§ **Required work**: Report each line below that carries the word "None".

(Supplied records)

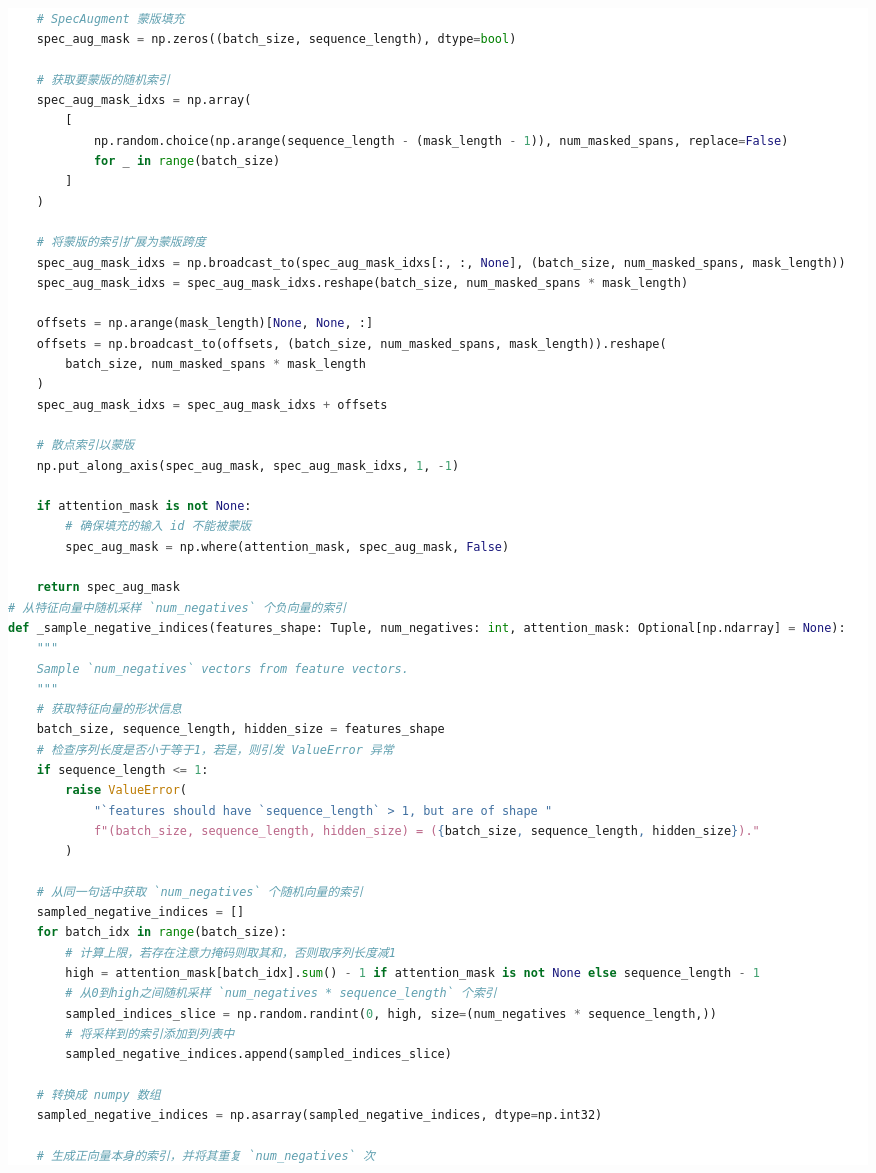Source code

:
 ```py
    # SpecAugment 蒙版填充
    spec_aug_mask = np.zeros((batch_size, sequence_length), dtype=bool)

    # 获取要蒙版的随机索引
    spec_aug_mask_idxs = np.array(
        [
            np.random.choice(np.arange(sequence_length - (mask_length - 1)), num_masked_spans, replace=False)
            for _ in range(batch_size)
        ]
    )

    # 将蒙版的索引扩展为蒙版跨度
    spec_aug_mask_idxs = np.broadcast_to(spec_aug_mask_idxs[:, :, None], (batch_size, num_masked_spans, mask_length))
    spec_aug_mask_idxs = spec_aug_mask_idxs.reshape(batch_size, num_masked_spans * mask_length)

    offsets = np.arange(mask_length)[None, None, :]
    offsets = np.broadcast_to(offsets, (batch_size, num_masked_spans, mask_length)).reshape(
        batch_size, num_masked_spans * mask_length
    )
    spec_aug_mask_idxs = spec_aug_mask_idxs + offsets

    # 散点索引以蒙版
    np.put_along_axis(spec_aug_mask, spec_aug_mask_idxs, 1, -1)

    if attention_mask is not None:
        # 确保填充的输入 id 不能被蒙版
        spec_aug_mask = np.where(attention_mask, spec_aug_mask, False)

    return spec_aug_mask
# 从特征向量中随机采样 `num_negatives` 个负向量的索引
def _sample_negative_indices(features_shape: Tuple, num_negatives: int, attention_mask: Optional[np.ndarray] = None):
    """
    Sample `num_negatives` vectors from feature vectors.
    """
    # 获取特征向量的形状信息
    batch_size, sequence_length, hidden_size = features_shape
    # 检查序列长度是否小于等于1，若是，则引发 ValueError 异常
    if sequence_length <= 1:
        raise ValueError(
            "`features should have `sequence_length` > 1, but are of shape "
            f"(batch_size, sequence_length, hidden_size) = ({batch_size, sequence_length, hidden_size})."
        )

    # 从同一句话中获取 `num_negatives` 个随机向量的索引
    sampled_negative_indices = []
    for batch_idx in range(batch_size):
        # 计算上限，若存在注意力掩码则取其和，否则取序列长度减1
        high = attention_mask[batch_idx].sum() - 1 if attention_mask is not None else sequence_length - 1
        # 从0到high之间随机采样 `num_negatives * sequence_length` 个索引
        sampled_indices_slice = np.random.randint(0, high, size=(num_negatives * sequence_length,))
        # 将采样到的索引添加到列表中
        sampled_negative_indices.append(sampled_indices_slice)

    # 转换成 numpy 数组
    sampled_negative_indices = np.asarray(sampled_negative_indices, dtype=np.int32)

    # 生成正向量本身的索引，并将其重复 `num_negatives` 次
```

(End Supplied records)

§ **Solved exercise**:
    spec_aug_mask_idxs = np.broadcast_to(spec_aug_mask_idxs[:, :, None], (batch_size, num_masked_spans, mask_length))
    offsets = np.arange(mask_length)[None, None, :]
    if attention_mask is not None:
def _sample_negative_indices(features_shape: Tuple, num_negatives: int, attention_mask: Optional[np.ndarray] = None):
        high = attention_mask[batch_idx].sum() - 1 if attention_mask is not None else sequence_length - 1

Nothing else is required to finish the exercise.